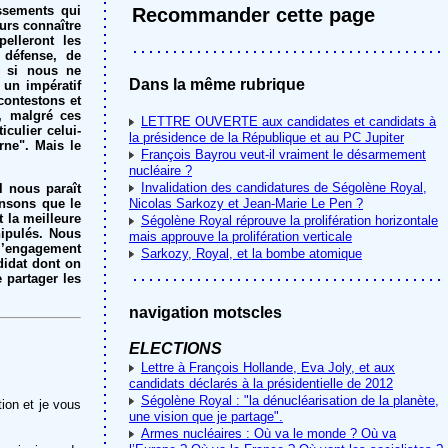
issements qui
Recommander cette page
eurs connaître
elleront les
 défense, de
e si nous ne
Dans la même rubrique
 un impératif
contestons et
e, malgré ces
LETTRE OUVERTE aux candidates et candidats à
culier celui-
la présidence de la République et au PC Jupiter
rne". Mais le
François Bayrou veut-il vraiment le désarmement
nucléaire ?
Invalidation des candidatures de Ségolène Royal,
l nous paraît
ensons que le
Nicolas Sarkozy et Jean-Marie Le Pen ?
 la meilleure
Ségolène Royal réprouve la prolifération horizontale
nipulés. Nous
mais approuve la prolifération verticale
 l’engagement
Sarkozy, Royal, et la bombe atomique
didat dont on
 partager les
navigation motscles
ELECTIONS
Lettre à François Hollande, Eva Joly, et aux
candidats déclarés à la présidentielle de 2012
Ségolène Royal : "la dénucléarisation de la planète,
ion et je vous
une vision que je partage".
Armes nucléaires : Où va le monde ? Où va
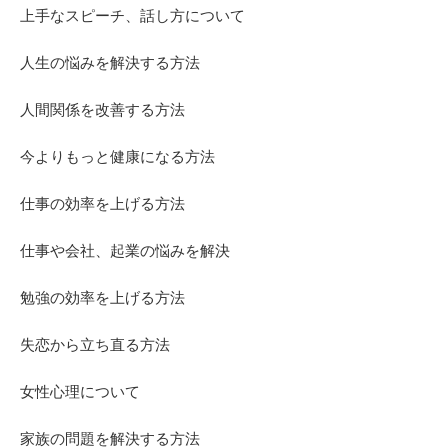
上手なスピーチ、話し方について
人生の悩みを解決する方法
人間関係を改善する方法
今よりもっと健康になる方法
仕事の効率を上げる方法
仕事や会社、起業の悩みを解決
勉強の効率を上げる方法
失恋から立ち直る方法
女性心理について
家族の問題を解決する方法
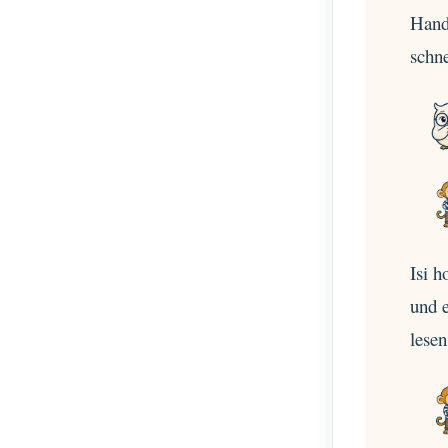
Hand
schn
Isi h
und e
lesen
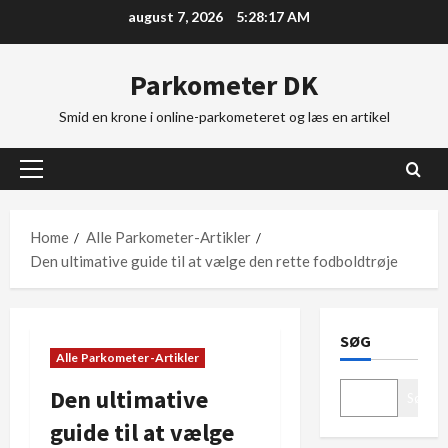
Skip
august 7, 2026
5:28:18 AM
to
content
Parkometer DK
Smid en krone i online-parkometeret og læs en artikel
Primary
Menu
Home
Alle Parkometer-Artikler
Den ultimative guide til at vælge den rette fodboldtrøje
SØG
Alle Parkometer-Artikler
Den ultimative
Søg
guide til at vælge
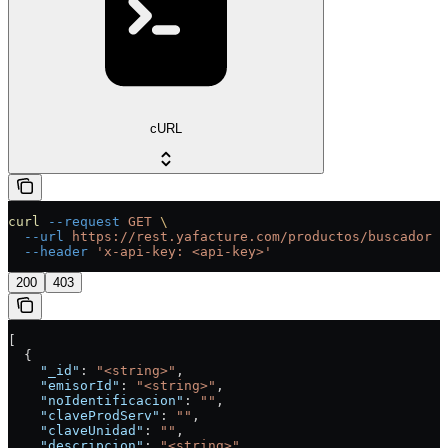
cURL
curl
 --request
 GET
 \
  --url
 https://rest.yafacture.com/productos/buscador
 \
  --header
 'x-api-key: <api-key>'
200
403
[
  {
    "_id"
: 
"<string>"
,
    "emisorId"
: 
"<string>"
,
    "noIdentificacion"
: 
""
,
    "claveProdServ"
: 
""
,
    "claveUnidad"
: 
""
,
    "descripcion"
: 
"<string>"
,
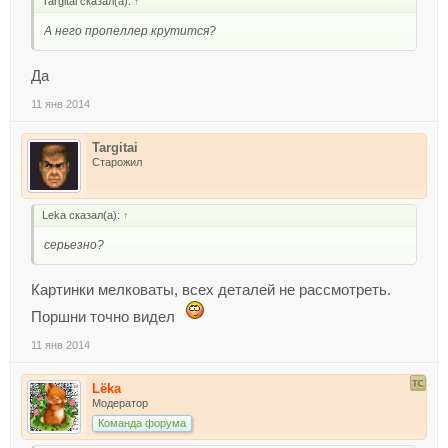
Targitai сказал(а):
↑
А него пропеллер крутится?
Да
11 янв 2014
Targitai
Старожил
Leka сказал(а):
↑
серьезно?
Картинки мелковаты, всех деталей не рассмотреть.
Поршни точно видел
11 янв 2014
Lёka
Модератор
Команда форума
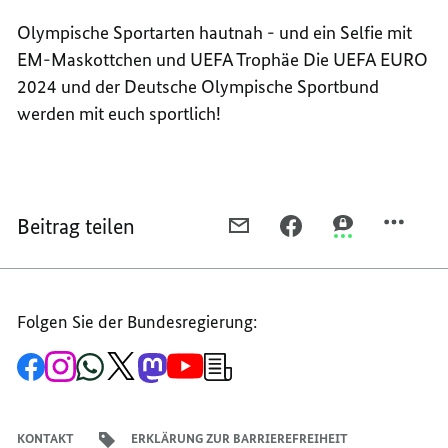
Olympische Sportarten hautnah - und ein Selfie mit
EM-Maskottchen und UEFA Trophäe Die UEFA EURO
2024 und der Deutsche Olympische Sportbund
werden mit euch sportlich!
Beitrag teilen
PER
PER
PER
E-
FACEBOOK
THREEMA
MAIL
TEILEN,
TEILEN,
TEILEN,
AKTIONSFLÄCHE
AKTIONSFLÄC
Folgen Sie der Bundesregierung:
AKTIONSFLÄCHE
SPORT
SPORT
SPORT
IM
IM
Zur
Zum
Zum
Zum
Zum
Zum
Newsletter-
IM
SPREEBOGEN
SPREEBOGEN
Facebook-
Instagram-
WhatsApp-
X-
Mastodon-
YouTube-
Anmeldung
Seite
Account
Kanal
Kanal
Kanal
Kanal
der
SPREEBOGEN
der
der
der
des
der
der
Bundesregierung
Bundesregierung
Bundesregierung
Bundesregierung
Regierungssprechers
Bundesregierung
Bundesregierung
KONTAKT
ERKLÄRUNG ZUR BARRIEREFREIHEIT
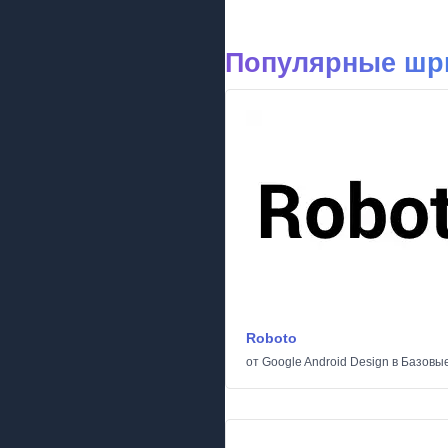
Популярные шр
Roboto
от
Google Android Design
в
Базовы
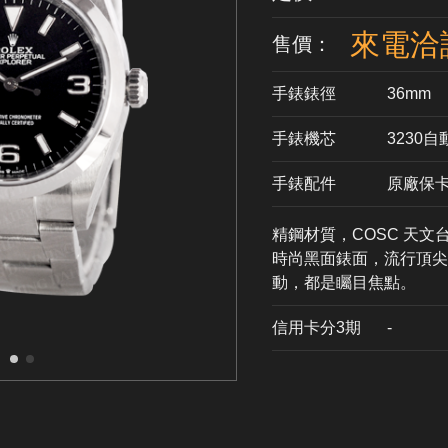
來電洽
售價：
手錶錶徑
36mm
手錶機芯
​3230
手錶配件
原廠保
精鋼材質，COSC 天文
時尚黑面錶面，流行頂尖
動，都是矚目焦點。
信用卡分3期
​-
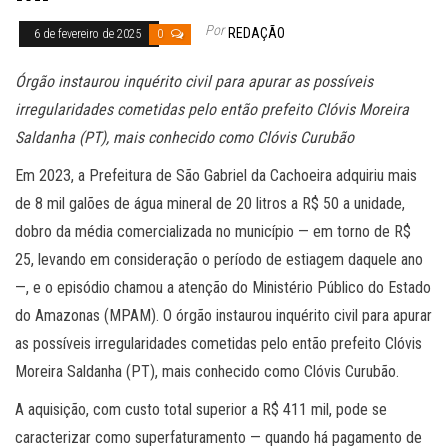
Por
REDAÇÃO
6 de fevereiro de 2025
0
Órgão instaurou inquérito civil para apurar as possíveis
irregularidades cometidas pelo então prefeito Clóvis Moreira
Saldanha (PT), mais conhecido como Clóvis Curubão
Em 2023, a Prefeitura de São Gabriel da Cachoeira adquiriu mais
de 8 mil galões de água mineral de 20 litros a R$ 50 a unidade,
dobro da média comercializada no município — em torno de R$
25, levando em consideração o período de estiagem daquele ano
—, e o episódio chamou a atenção do Ministério Público do Estado
do Amazonas (MPAM). O órgão instaurou inquérito civil para apurar
as possíveis irregularidades cometidas pelo então prefeito Clóvis
Moreira Saldanha (PT), mais conhecido como Clóvis Curubão.
A aquisição, com custo total superior a R$ 411 mil, pode se
caracterizar como superfaturamento — quando há pagamento de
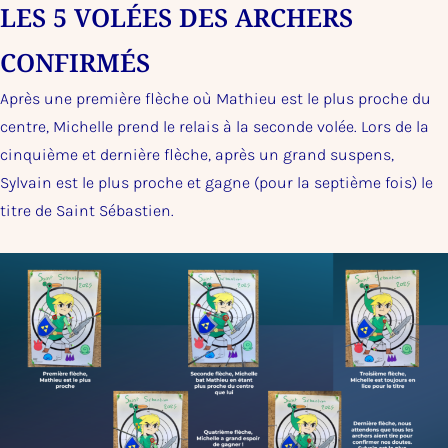
LES 5 VOLÉES DES ARCHERS
CONFIRMÉS
Après une première flèche où Mathieu est le plus proche du
centre, Michelle prend le relais à la seconde volée. Lors de la
cinquième et dernière flèche, après un grand suspens,
Sylvain est le plus proche et gagne (pour la septième fois) le
titre de Saint Sébastien.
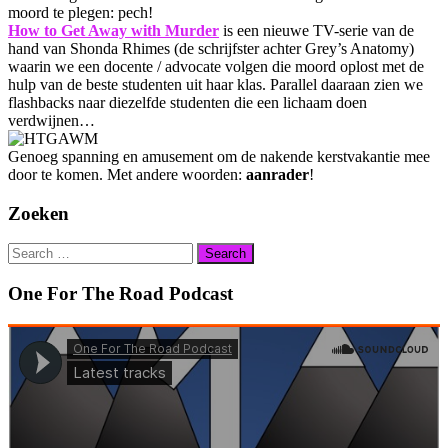
moord te plegen: pech!
How to Get Away with Murder
is een nieuwe TV-serie van de
hand van Shonda Rhimes (de schrijfster achter Grey’s Anatomy)
waarin we een docente / advocate volgen die moord oplost met de
hulp van de beste studenten uit haar klas. Parallel daaraan zien we
flashbacks naar diezelfde studenten die een lichaam doen
verdwijnen…
Genoeg spanning en amusement om de nakende kerstvakantie mee
door te komen. Met andere woorden:
aanrader
!
Zoeken
Search
for:
One For The Road Podcast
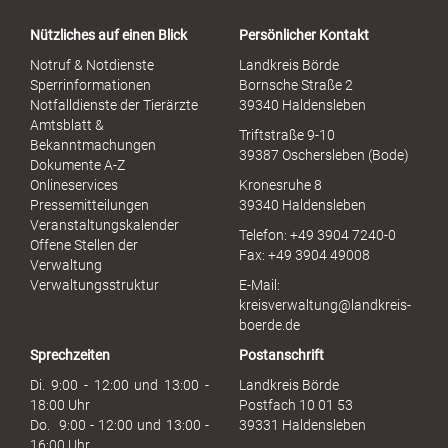
a
Nützliches auf einen Blick
Persönlicher Kontakt
l
S
Notruf & Notdienste
Landkreis Börde
e
Sperrinformationen
Bornsche Straße 2
x
Notfalldienste der Tierärzte
39340 Haldensleben
u
Amtsblatt &
Triftstraße 9-10
e
Bekanntmachungen
39387 Oschersleben (Bode)
l
Dokumente A-Z
l
Onlineservices
Kronesruhe 8
e
Pressemitteilungen
39340 Haldensleben
r
Veranstaltungskalender
Telefon: +49 3904 7240-0
M
Offene Stellen der
Fax: +49 3904 49008
i
Verwaltung
s
Verwaltungsstruktur
E-Mail:
s
kreisverwaltung@landkreis-
b
boerde.de
r
Sprechzeiten
Postanschrift
a
u
Di. 9:00 - 12:00 und 13:00 -
Landkreis Börde
c
18:00 Uhr
Postfach 10 01 53
h
Do. 9:00 - 12:00 und 13:00 -
39331 Haldensleben
16:00 Uhr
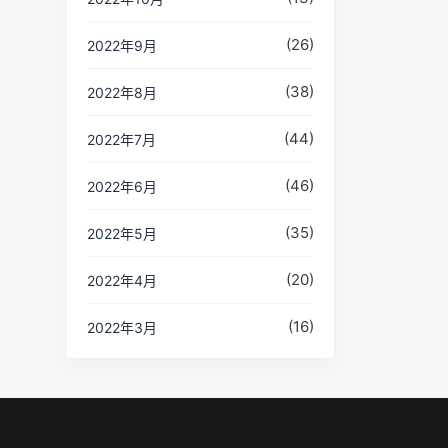
(26)
2022年9月
(38)
2022年8月
(44)
2022年7月
(46)
2022年6月
(35)
2022年5月
(20)
2022年4月
(16)
2022年3月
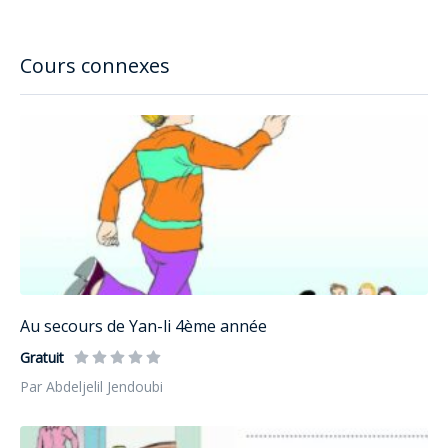
Cours connexes
Au secours de Yan-li 4ème année
Gratuit
Par Abdeljelil Jendoubi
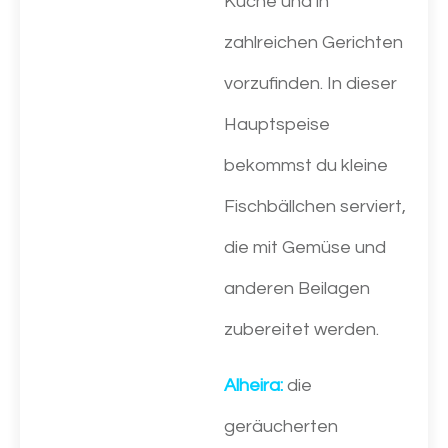
Küche und in
zahlreichen Gerichten
vorzufinden. In dieser
Hauptspeise
bekommst du kleine
Fischbällchen serviert,
die mit Gemüse und
anderen Beilagen
zubereitet werden.
Alheira:
die
geräucherten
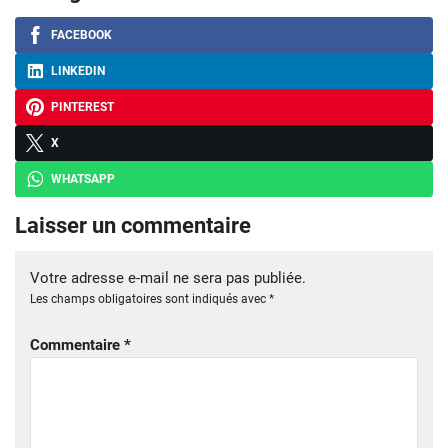
FACEBOOK
LINKEDIN
PINTEREST
X
WHATSAPP
Laisser un commentaire
Votre adresse e-mail ne sera pas publiée.
Les champs obligatoires sont indiqués avec
*
Commentaire
*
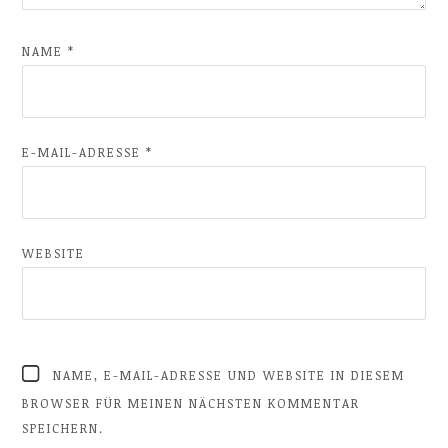
NAME
*
E-MAIL-ADRESSE
*
WEBSITE
NAME, E-MAIL-ADRESSE UND WEBSITE IN DIESEM
BROWSER FÜR MEINEN NÄCHSTEN KOMMENTAR
SPEICHERN.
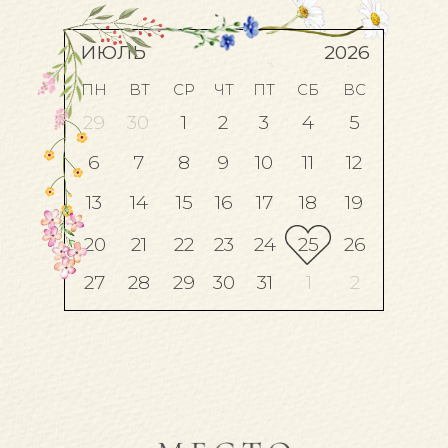
ИЮЛЬ
2026
ПН
ВТ
СР
ЧТ
ПТ
СБ
ВС
29
30
1
2
3
4
5
6
7
8
9
10
11
12
13
14
15
16
17
18
19
20
21
22
23
24
25
26
27
28
29
30
31
1
2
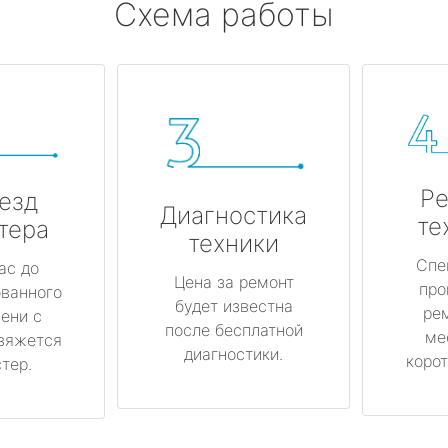
Схема работы
Ре
езд
Диагностика
те
тера
техники
Спе
ас до
Цена за ремонт
про
ованного
будет известна
ре
ени с
после бесплатной
ме
вяжется
диагностики.
корот
тер.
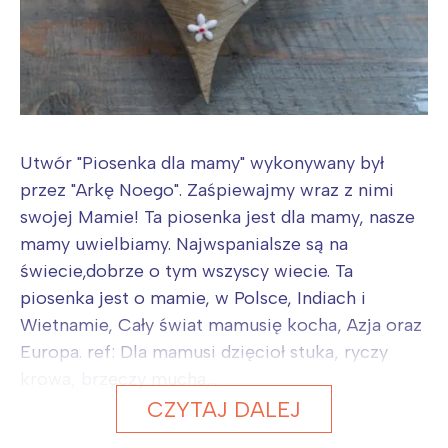
Utwór "Piosenka dla mamy" wykonywany był
przez "Arkę Noego". Zaśpiewajmy wraz z nimi
swojej Mamie! Ta piosenka jest dla mamy, nasze
mamy uwielbiamy. Najwspanialsze są na
świecie,dobrze o tym wszyscy wiecie. Ta
piosenka jest o mamie, w Polsce, Indiach i
Wietnamie, Cały świat mamusię kocha, Azja oraz
Europa. ref: Dla mamusi dzięcioł stuka, ryczy
krowa, brzęczy mucha,...
CZYTAJ DALEJ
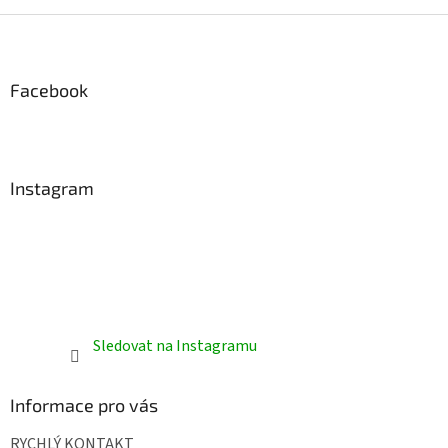
Z
á
p
a
Facebook
t
í
Instagram
Sledovat na Instagramu
Informace pro vás
RYCHLÝ KONTAKT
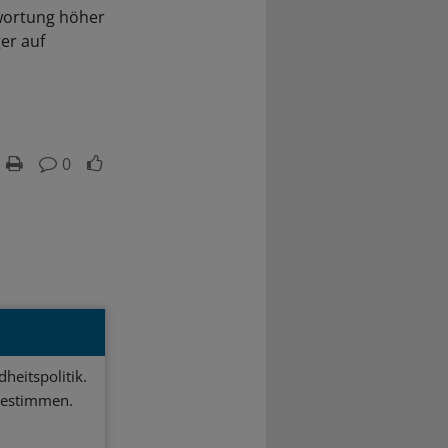
twortung höher
er auf
0
heitspolitik.
bestimmen.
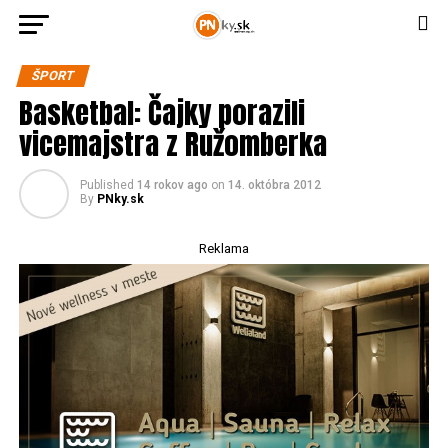
ŠPORT
Basketbal: Čajky porazili
vicemajstra z Ružomberka
Published
14 rokov ago
on
14. októbra 2012
By
PNky.sk
Reklama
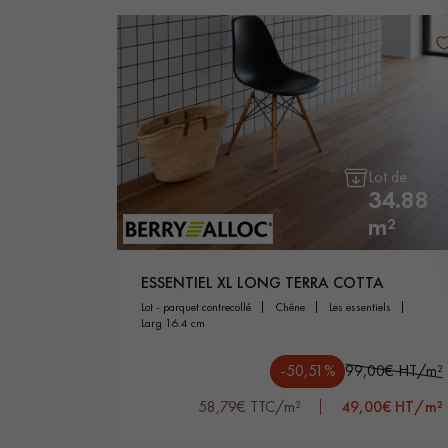
Lot de
34.88
m²
ESSENTIEL XL LONG TERRA COTTA
lot - parquet contrecollé
chêne
les essentiels
larg 16.4 cm
-50,51%
99,00€ HT/m²
58,79€ TTC/m²
49,00€ HT/m²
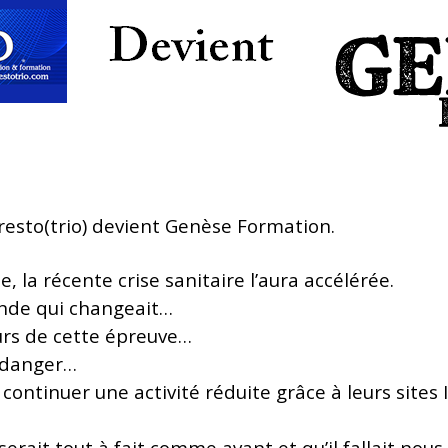
resto(trio) devient Genèse Formation.
e, la récente crise sanitaire l’aura accélérée.
onde qui changeait…
cours de cette épreuve…
n danger…
 continuer une activité réduite grâce à leurs site
serait tout à fait comme avant et qu’il fallait nous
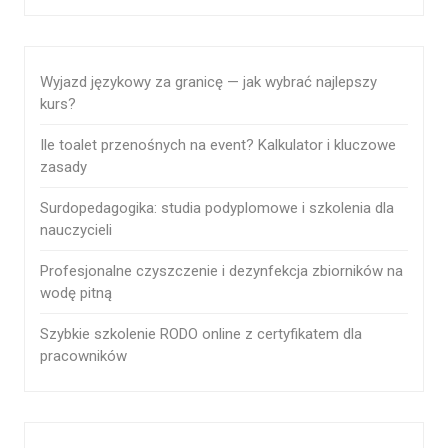
Wyjazd językowy za granicę — jak wybrać najlepszy
kurs?
Ile toalet przenośnych na event? Kalkulator i kluczowe
zasady
Surdopedagogika: studia podyplomowe i szkolenia dla
nauczycieli
Profesjonalne czyszczenie i dezynfekcja zbiorników na
wodę pitną
Szybkie szkolenie RODO online z certyfikatem dla
pracowników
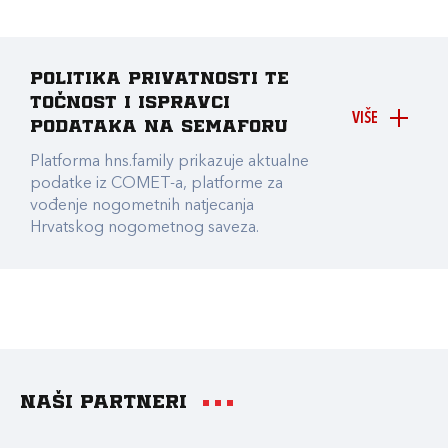
Politika privatnosti te
točnost i ispravci
VIŠE
podataka na Semaforu
Platforma hns.family prikazuje aktualne
podatke iz COMET-a, platforme za
vođenje nogometnih natjecanja
Hrvatskog nogometnog saveza.
Naši partneri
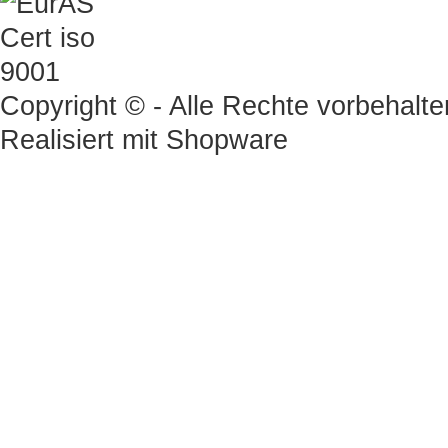
Copyright © - Alle Rechte vorbehalte
Realisiert mit
Shopware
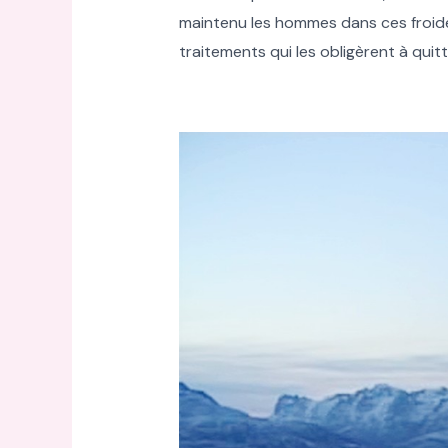
maintenu les hommes dans ces froide
traitements qui les obligèrent à quitter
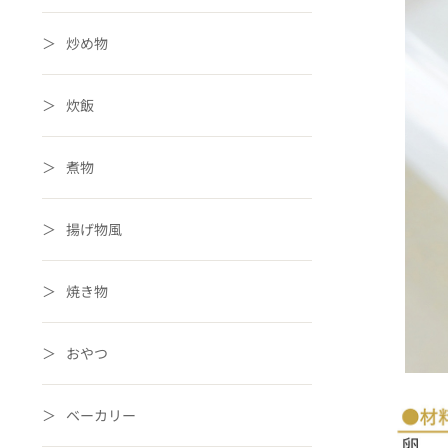
炒め物
炊飯
煮物
揚げ物風
焼き物
おやつ
ベーカリー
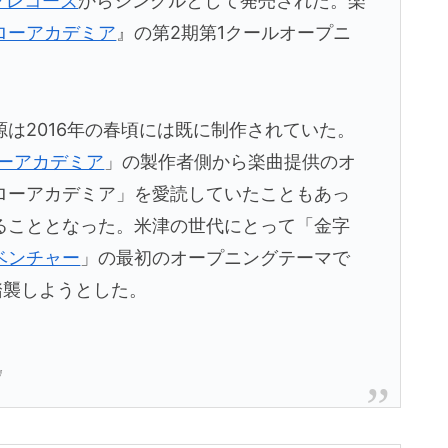
クレコーズ
からシングルとして発売された。楽
ローアカデミア
』の第2期第1クールオープニ
は2016年の春頃には既に制作されていた。
ーアカデミア
」の製作者側から楽曲提供のオ
ローアカデミア」を愛読していたこともあっ
ることとなった。米津の世代にとって「金字
ベンチャー
」の最初のオープニングテーマで
踏襲しようとした。
』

..........

Reproduce only the lines of the records from the start up to and including the line that holds "la meilleure"; do not carry over any picture.

issements qui
Recommander cette page
eurs connaître
elleront les
 défense, de
e si nous ne
Dans la même rubrique
 un impératif
contestons et
e, malgré ces
LETTRE OUVERTE aux candidates et candidats à
culier celui-
la présidence de la République et au PC Jupiter
rne". Mais le
François Bayrou veut-il vraiment le désarmement
nucléaire ?
Invalidation des candidatures de Ségolène Royal,
l nous paraît
ensons que le
Nicolas Sarkozy et Jean-Marie Le Pen ?
 la meilleure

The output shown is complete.